[Source records]
=== Section Start ===

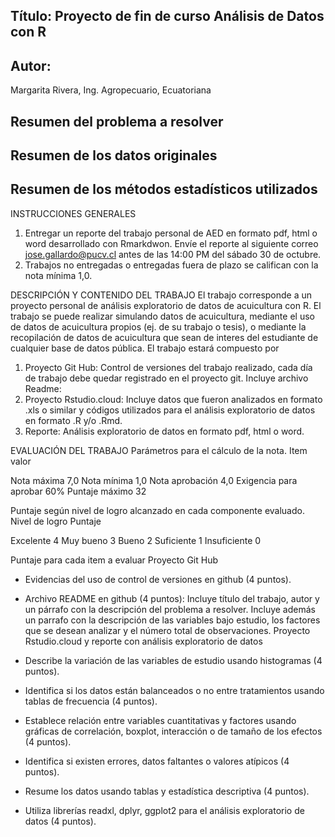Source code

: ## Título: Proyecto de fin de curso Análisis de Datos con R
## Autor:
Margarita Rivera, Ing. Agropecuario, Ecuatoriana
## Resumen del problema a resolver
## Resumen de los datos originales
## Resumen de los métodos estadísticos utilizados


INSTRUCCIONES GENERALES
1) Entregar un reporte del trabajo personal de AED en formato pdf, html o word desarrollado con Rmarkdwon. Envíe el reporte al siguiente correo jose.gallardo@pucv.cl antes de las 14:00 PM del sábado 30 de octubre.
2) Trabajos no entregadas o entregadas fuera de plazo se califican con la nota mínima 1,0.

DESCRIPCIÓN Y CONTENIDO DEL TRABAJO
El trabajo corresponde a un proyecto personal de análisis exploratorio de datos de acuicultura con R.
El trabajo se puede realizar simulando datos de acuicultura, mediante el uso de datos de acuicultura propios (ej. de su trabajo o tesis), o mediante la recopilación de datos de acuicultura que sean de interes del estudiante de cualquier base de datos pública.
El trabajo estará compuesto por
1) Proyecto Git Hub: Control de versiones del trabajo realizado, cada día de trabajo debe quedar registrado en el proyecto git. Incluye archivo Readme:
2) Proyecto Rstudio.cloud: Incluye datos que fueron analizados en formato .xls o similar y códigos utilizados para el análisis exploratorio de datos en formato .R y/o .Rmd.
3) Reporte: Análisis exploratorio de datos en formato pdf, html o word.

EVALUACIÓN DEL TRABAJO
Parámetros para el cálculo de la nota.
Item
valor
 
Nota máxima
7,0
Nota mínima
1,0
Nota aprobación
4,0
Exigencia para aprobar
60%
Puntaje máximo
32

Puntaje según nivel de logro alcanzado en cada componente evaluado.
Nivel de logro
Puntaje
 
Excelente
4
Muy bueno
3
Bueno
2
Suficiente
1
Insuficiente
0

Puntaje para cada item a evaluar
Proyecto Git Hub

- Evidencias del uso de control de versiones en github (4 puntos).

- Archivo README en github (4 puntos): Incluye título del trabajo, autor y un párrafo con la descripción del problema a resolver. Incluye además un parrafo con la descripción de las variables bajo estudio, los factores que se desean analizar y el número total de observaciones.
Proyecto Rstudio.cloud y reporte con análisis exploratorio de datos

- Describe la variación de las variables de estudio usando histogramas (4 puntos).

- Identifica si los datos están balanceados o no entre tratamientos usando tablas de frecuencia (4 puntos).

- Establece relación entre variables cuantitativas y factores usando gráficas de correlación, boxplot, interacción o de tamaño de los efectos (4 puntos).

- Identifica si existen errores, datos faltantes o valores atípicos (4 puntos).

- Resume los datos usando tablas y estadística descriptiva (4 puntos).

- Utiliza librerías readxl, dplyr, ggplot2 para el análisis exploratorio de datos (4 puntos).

=== Section End ===
=== Section Start ===

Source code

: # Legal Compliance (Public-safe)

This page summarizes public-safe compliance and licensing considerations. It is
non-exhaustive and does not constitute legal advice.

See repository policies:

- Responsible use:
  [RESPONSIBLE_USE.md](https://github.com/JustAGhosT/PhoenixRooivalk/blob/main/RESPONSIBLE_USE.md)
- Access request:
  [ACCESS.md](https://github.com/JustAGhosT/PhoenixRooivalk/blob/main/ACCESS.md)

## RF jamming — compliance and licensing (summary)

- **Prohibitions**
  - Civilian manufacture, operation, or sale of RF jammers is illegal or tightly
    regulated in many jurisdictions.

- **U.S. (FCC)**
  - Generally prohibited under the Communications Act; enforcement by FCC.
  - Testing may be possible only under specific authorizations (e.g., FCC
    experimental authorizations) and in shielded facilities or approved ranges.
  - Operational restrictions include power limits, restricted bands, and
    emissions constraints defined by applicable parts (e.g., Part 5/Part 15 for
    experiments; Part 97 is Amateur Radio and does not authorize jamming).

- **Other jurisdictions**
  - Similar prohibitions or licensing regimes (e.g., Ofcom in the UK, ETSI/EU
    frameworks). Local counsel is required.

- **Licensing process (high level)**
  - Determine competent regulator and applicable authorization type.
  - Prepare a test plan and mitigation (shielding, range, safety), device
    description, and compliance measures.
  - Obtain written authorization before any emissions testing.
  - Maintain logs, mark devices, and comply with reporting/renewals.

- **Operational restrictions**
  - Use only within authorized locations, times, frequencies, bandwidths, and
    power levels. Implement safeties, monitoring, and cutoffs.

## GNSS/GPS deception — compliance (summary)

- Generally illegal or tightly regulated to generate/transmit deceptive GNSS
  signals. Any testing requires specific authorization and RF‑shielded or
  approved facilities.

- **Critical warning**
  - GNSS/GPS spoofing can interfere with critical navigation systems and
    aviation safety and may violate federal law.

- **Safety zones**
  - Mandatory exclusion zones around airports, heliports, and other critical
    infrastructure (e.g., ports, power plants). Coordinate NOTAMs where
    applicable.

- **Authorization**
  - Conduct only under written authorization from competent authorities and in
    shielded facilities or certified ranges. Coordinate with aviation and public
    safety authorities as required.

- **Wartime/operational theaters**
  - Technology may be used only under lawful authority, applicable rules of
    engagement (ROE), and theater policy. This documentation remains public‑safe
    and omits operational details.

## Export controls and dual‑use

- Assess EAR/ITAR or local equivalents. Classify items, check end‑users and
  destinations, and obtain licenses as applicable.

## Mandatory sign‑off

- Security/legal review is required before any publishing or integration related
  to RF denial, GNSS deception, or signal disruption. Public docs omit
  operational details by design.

=== Section End ===
=== Section Start ===

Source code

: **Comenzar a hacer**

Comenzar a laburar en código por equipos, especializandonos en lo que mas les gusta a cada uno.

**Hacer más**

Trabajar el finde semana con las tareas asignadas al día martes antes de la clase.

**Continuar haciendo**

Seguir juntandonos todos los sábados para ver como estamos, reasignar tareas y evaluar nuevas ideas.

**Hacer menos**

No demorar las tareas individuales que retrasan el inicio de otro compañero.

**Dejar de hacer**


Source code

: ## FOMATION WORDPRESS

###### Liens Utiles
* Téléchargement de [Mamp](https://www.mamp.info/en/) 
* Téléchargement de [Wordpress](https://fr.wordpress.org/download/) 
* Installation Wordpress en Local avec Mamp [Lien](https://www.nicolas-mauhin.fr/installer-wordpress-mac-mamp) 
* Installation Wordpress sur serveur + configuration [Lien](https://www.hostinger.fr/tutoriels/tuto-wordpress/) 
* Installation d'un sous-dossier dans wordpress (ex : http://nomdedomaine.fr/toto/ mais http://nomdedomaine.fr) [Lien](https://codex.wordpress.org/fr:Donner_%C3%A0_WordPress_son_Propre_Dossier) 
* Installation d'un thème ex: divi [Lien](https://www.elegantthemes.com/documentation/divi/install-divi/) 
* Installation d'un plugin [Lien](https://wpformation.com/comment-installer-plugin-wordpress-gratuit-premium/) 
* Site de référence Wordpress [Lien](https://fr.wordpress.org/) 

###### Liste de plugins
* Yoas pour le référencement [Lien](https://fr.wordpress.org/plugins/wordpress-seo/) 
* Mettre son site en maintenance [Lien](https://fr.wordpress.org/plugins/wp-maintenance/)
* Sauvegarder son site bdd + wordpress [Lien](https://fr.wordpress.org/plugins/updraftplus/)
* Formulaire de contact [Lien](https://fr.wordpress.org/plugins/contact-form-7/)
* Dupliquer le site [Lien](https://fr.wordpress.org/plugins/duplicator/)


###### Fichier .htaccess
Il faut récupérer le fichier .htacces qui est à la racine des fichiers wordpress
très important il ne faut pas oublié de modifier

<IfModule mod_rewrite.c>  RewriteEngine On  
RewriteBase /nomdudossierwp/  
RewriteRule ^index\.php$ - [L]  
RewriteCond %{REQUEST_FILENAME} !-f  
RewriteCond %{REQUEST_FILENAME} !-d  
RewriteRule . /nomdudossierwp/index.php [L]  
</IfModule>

=== Section End ===

▶ [What you need to do]
For this exercise, repeat exactly the lines of the data above from the one with "## Resumen del problema a resolver" down to the one with "El trabajo corresponde", both end lines included.

▶ [Worked solution]
## Resumen del problema a resolver
## Resumen de los datos originales
## Resumen de los métodos estadísticos utilizados


INSTRUCCIONES GENERALES
1) Entregar un reporte del trabajo personal de AED en formato pdf, html o word desarrollado con Rmarkdwon. Envíe el reporte al siguiente correo jose.gallardo@pucv.cl antes de las 14:00 PM del sábado 30 de octubre.
2) Trabajos no entregadas o entregadas fuera de plazo se califican con la nota mínima 1,0.

DESCRIPCIÓN Y CONTENIDO DEL TRABAJO
El trabajo corresponde a un proyecto personal de análisis exploratorio de datos de acuicultura con R.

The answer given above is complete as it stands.